## What is being asked
Start to finish, print the data below exactly, without the images.

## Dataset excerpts
Content starts

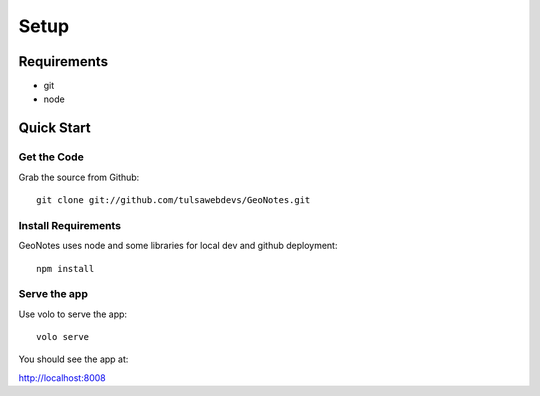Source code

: =====
Setup
=====

Requirements
============
* git
* node

Quick Start
===========

Get the Code
------------

Grab the source from Github::

    git clone git://github.com/tulsawebdevs/GeoNotes.git

Install Requirements
--------------------

GeoNotes uses node and some libraries for local dev and github deployment::

    npm install

Serve the app
-------------

Use volo to serve the app::

    volo serve

You should see the app at:

http://localhost:8008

Content ends

## Exercise response
Source code

: =====
Setup
=====

Requirements
============
* git
* node

Quick Start
===========

Get the Code
------------

Grab the source from Github::

    git clone git://github.com/tulsawebdevs/GeoNotes.git

Install Requirements
--------------------

GeoNotes uses node and some libraries for local dev and github deployment::

    npm install

Serve the app
-------------

Use volo to serve the app::

    volo serve

You should see the app at:

http://localhost:8008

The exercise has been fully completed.